• [ЧТО НУЖНО СДЕЛАТЬ] Процитируйте дословно фрагмент текста для анализа между словами «Ложная психология энциклопедистов» и «глупость, человеческие страсти.», включая их.

• [ТЕКСТ ДЛЯ АНАЛИЗА]
•••••

Вырождение. Современные французы | страница 62
Немецкий романтизм был реакцией против французских энциклопедистов, безраздельно царствовавших в восемнадцатом столетии. Их критика старых заблуждений, новые их системы, объяснявшие мировую загадку, ослепили и опьянили народы. Но вскоре последовало отрезвление, потому что энциклопедисты совершили две крупные ошибки. Во-первых, они объясняли мировые явления, недостаточно ознакомившись с фактами, и, во-вторых, признавали человека существом преимущественно рассудочным. Гордясь своим строго логическим математическим мышлением, они упускали из виду, что обладают только методом выяснения истины, а не самою истиною. Логика — только аппарат, при помощи которого можно перерабатывать всякого рода материал. Когда нет материала, она в лучшем случае дает только роскошный пустоцвет. Состояние науки в восемнадцатом столетии не допускало полезного применения логического аппарата энциклопедистов. Но они этого не замечали и с недостаточными средствами смело воздвигали систему, которую выдали за точное отражение мироздания. Вскоре, однако, выяснилось, что энциклопедисты обманывают как самих себя, так и своих учеников. Были открыты факты, противоречившие их скороспелым заключениям, и оказалось, что существует много явлений, которые их система не обнимает,— словом, что установленные ими рамки слишком тесны, чтобы вместить в себя богатое содержание жизни. Вот тут-то совершена была ошибка в противоположном направлении: к философии энциклопедистов стали относиться пренебрежительно, возлагая на метод ответственность за результаты, которые он дал в руках энциклопедистов. Исходя из той мысли, что энциклопедисты вследствие недостаточного знакомства с положительными фактами толковали ложно и произвольно явления природы, новые люди пришли к выводу, что рассудочная критика — ложный метод, что логическое мышление ни к чему не приводит, что выводы энциклопедистов столь же бездоказательны, как выводы метафизиков, и к тому же неэстетичны, холодны, узки. Вслед затем новые люди страстно погрузились в глубину веры и суеверия, где, конечно, истины также открыть не удалось, но где роскошные марева восхищали глаз и обаятельные видения согревали душу.
Ложная психология энциклопедистов оказалась еще более роковою, чем их философия. Они верили, что человек в своих словах и действиях подчиняется разуму, законам логики, и не подозревали, что он часто является игрушкою своих чувств, влечений, бессознательных, неясных, внезапно прорывающихся с дикою неотразимою силою и не подчиняющихся велениям ни разума, ни даже рассудка. Обширная область органических потребностей и наследственных инстинктов, все то, что Гартман называет «бессознательным», осталось скрытым для рационалистов, и они видели только ту ничтожную часть душевной жизни, которая освещается слабым светом сознания. Художественные произведения, основанные на этой куцей психологии, должны были казаться нереальными до смешного. В них отсутствовали человеческая глупость, человеческие страсти.

•••••

• [ИСХОДНЫЕ ДАННЫЕ]
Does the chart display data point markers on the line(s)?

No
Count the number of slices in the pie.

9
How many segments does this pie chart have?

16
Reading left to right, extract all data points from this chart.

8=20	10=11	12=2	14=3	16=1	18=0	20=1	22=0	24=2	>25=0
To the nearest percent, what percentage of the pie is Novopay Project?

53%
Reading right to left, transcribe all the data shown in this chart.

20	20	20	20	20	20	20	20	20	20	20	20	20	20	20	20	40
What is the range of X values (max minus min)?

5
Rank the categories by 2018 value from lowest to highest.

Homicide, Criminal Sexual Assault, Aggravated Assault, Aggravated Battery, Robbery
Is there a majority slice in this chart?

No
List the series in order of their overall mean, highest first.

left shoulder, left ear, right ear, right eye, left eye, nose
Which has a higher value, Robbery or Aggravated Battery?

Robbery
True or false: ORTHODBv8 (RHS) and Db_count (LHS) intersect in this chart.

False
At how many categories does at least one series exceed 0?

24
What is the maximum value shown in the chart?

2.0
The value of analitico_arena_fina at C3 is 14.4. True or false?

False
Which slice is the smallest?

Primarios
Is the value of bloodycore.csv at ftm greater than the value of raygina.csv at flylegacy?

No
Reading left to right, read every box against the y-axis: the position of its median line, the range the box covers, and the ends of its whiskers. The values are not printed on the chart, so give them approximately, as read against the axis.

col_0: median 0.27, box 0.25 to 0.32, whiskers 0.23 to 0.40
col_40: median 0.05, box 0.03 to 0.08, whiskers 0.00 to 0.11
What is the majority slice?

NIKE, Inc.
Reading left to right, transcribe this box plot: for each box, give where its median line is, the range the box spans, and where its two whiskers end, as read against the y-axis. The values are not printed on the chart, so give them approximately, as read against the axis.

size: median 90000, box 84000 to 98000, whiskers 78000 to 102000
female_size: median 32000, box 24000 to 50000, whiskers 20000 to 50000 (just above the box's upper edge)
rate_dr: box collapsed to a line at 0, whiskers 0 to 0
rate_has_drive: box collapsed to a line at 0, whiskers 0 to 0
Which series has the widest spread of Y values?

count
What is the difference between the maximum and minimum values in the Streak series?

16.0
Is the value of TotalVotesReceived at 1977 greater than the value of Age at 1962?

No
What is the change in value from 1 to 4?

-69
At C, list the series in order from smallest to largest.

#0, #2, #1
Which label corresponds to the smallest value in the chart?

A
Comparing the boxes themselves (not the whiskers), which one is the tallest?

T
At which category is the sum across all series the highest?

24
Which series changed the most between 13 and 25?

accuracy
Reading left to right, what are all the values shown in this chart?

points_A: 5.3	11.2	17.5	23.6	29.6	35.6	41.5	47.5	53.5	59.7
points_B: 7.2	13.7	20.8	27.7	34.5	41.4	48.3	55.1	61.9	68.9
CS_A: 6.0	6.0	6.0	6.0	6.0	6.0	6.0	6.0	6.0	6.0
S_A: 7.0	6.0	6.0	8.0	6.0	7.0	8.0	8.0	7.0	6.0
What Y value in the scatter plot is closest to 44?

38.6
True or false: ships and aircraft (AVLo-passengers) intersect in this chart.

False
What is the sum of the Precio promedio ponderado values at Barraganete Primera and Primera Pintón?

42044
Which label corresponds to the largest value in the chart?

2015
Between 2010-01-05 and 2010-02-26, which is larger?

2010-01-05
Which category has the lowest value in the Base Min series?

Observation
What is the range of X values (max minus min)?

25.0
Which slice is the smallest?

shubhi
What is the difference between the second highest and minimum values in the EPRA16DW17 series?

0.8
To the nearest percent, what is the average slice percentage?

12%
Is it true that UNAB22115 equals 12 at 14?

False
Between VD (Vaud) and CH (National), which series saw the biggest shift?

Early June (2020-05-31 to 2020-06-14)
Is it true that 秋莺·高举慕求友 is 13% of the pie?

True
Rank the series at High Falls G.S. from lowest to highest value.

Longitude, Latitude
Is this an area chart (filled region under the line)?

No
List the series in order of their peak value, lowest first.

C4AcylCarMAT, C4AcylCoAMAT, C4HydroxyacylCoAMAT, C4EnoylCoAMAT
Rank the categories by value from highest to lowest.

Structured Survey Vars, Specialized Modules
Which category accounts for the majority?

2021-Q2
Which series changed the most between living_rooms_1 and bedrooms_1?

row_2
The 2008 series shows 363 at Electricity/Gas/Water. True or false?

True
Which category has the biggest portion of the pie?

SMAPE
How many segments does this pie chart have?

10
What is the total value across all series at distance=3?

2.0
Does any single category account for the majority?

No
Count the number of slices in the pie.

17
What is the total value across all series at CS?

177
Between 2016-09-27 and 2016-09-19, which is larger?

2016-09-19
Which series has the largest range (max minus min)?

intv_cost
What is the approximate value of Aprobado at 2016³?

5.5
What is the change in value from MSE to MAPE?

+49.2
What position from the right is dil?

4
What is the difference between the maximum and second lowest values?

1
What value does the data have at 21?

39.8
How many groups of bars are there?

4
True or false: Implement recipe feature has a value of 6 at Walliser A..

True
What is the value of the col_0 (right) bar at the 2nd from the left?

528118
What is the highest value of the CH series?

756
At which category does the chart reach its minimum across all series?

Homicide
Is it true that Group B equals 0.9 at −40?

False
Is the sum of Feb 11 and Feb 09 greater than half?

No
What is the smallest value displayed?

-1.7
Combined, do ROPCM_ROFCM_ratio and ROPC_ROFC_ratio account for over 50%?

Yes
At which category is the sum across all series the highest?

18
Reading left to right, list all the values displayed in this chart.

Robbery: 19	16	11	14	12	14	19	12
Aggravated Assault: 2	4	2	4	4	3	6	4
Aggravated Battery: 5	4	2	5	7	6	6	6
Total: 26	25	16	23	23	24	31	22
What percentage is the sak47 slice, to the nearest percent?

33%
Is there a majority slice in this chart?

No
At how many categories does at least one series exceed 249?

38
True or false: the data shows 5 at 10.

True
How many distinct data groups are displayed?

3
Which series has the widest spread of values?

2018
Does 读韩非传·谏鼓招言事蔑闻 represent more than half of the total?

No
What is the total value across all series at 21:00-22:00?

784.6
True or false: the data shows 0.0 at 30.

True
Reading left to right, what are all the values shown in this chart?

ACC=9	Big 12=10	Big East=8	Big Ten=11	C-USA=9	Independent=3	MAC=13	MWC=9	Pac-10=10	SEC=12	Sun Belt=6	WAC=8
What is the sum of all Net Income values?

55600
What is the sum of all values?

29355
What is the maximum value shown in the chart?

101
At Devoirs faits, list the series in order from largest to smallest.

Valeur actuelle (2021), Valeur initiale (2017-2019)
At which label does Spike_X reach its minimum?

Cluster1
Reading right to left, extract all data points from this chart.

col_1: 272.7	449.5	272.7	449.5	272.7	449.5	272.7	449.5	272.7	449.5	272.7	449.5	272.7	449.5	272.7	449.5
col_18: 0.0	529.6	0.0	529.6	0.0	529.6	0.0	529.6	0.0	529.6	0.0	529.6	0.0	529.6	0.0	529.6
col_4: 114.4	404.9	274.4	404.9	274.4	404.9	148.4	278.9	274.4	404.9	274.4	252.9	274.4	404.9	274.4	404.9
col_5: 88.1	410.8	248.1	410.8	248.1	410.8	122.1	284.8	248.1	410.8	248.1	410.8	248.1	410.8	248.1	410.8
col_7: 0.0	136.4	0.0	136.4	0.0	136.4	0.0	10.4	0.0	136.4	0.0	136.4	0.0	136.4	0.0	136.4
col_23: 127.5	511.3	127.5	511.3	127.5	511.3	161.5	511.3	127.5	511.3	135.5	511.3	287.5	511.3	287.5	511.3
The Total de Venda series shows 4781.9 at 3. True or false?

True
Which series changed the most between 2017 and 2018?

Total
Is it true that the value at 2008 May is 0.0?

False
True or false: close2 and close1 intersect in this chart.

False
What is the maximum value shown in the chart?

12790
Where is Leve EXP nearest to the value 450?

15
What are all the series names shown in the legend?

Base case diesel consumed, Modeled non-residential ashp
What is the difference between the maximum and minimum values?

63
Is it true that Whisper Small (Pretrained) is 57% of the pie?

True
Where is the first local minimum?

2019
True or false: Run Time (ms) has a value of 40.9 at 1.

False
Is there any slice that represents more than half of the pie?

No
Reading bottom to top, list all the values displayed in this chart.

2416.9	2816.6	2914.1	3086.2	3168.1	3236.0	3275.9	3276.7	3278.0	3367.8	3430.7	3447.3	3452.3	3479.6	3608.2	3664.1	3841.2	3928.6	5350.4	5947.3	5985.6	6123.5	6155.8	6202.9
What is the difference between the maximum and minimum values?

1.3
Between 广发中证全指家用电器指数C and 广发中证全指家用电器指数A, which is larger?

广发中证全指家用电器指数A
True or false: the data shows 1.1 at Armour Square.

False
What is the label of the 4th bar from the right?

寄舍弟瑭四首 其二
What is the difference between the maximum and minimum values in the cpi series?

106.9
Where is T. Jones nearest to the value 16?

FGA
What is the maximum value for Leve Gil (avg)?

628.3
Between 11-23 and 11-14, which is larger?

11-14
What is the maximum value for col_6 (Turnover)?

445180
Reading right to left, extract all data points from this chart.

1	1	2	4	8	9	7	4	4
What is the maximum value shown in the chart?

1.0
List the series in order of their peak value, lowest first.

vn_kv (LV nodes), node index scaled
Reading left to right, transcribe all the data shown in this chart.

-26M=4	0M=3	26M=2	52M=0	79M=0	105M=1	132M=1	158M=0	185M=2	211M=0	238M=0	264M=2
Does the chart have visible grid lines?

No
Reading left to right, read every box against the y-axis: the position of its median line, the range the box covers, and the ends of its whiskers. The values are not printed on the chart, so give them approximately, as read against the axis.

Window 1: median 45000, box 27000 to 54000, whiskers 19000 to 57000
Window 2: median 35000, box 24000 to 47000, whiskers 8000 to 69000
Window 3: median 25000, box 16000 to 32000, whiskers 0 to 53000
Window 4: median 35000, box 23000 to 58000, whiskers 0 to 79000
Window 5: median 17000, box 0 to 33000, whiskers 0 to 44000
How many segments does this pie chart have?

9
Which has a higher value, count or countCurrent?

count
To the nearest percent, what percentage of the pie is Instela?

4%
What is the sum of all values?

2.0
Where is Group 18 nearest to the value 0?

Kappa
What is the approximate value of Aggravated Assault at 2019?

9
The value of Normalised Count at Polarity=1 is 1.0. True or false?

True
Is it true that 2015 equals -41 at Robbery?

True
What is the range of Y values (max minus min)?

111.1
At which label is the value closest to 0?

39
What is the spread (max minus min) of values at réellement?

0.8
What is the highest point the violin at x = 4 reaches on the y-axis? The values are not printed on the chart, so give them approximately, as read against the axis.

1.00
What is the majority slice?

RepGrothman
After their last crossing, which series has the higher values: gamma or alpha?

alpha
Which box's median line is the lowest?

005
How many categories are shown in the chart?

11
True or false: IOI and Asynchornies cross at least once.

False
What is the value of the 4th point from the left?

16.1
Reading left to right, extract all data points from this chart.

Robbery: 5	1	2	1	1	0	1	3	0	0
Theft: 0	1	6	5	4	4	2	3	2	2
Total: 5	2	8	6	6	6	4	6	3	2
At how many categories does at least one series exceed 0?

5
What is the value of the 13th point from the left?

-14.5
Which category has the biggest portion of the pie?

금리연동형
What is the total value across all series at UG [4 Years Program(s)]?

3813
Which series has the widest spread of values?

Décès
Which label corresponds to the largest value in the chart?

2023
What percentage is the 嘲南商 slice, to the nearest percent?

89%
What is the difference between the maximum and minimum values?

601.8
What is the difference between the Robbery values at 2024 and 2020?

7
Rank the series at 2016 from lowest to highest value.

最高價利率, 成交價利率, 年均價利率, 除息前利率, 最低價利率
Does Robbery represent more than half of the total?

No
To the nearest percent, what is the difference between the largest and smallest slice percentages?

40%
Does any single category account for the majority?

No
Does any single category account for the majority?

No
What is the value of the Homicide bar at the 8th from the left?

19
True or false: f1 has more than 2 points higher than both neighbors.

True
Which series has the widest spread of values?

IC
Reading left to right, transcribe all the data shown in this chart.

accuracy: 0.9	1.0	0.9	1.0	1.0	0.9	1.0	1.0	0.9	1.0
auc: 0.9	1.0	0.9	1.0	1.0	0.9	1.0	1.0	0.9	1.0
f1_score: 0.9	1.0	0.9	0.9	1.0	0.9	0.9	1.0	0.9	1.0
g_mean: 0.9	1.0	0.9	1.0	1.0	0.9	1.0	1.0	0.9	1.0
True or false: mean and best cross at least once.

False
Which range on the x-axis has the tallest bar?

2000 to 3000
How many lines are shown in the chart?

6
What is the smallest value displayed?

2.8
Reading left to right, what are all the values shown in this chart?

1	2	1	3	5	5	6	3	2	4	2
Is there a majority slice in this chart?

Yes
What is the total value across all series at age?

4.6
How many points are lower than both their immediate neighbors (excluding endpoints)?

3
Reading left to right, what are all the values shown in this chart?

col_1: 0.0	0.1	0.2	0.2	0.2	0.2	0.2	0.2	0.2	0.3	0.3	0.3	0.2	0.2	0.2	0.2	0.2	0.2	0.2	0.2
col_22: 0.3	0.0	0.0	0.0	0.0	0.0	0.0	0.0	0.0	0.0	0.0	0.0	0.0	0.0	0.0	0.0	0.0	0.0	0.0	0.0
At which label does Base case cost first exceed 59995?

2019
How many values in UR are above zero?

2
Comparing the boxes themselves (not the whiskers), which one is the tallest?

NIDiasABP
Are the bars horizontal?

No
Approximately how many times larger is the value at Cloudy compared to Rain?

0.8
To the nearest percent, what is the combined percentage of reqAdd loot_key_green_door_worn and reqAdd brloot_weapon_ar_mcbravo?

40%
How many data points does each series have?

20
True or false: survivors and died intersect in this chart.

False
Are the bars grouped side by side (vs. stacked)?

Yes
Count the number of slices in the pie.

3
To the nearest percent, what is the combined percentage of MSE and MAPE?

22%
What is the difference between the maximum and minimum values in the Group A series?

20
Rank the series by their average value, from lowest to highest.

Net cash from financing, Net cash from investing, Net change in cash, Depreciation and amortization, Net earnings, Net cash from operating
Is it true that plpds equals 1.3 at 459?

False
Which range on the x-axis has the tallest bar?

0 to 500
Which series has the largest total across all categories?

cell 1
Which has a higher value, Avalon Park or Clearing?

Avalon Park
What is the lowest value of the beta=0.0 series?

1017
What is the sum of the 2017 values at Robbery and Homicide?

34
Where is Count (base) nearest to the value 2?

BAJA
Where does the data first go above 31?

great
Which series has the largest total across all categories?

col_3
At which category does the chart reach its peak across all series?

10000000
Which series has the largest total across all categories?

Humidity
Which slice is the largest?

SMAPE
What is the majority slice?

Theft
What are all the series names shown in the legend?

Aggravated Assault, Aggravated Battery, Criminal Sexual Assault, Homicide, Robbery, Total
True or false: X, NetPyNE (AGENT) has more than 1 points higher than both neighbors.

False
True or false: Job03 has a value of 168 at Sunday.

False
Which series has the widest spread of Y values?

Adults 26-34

•••••

• [РЕШЕНИЕ ЗАДАЧИ]
Ложная психология энциклопедистов оказалась еще более роковою, чем их философия. Они верили, что человек в своих словах и действиях подчиняется разуму, законам логики, и не подозревали, что он часто является игрушкою своих чувств, влечений, бессознательных, неясных, внезапно прорывающихся с дикою неотразимою силою и не подчиняющихся велениям ни разума, ни даже рассудка. Обширная область органических потребностей и наследственных инстинктов, все то, что Гартман называет «бессознательным», осталось скрытым для рационалистов, и они видели только ту ничтожную часть душевной жизни, которая освещается слабым светом сознания. Художественные произведения, основанные на этой куцей психологии, должны были казаться нереальными до смешного. В них отсутствовали человеческая глупость, человеческие страсти.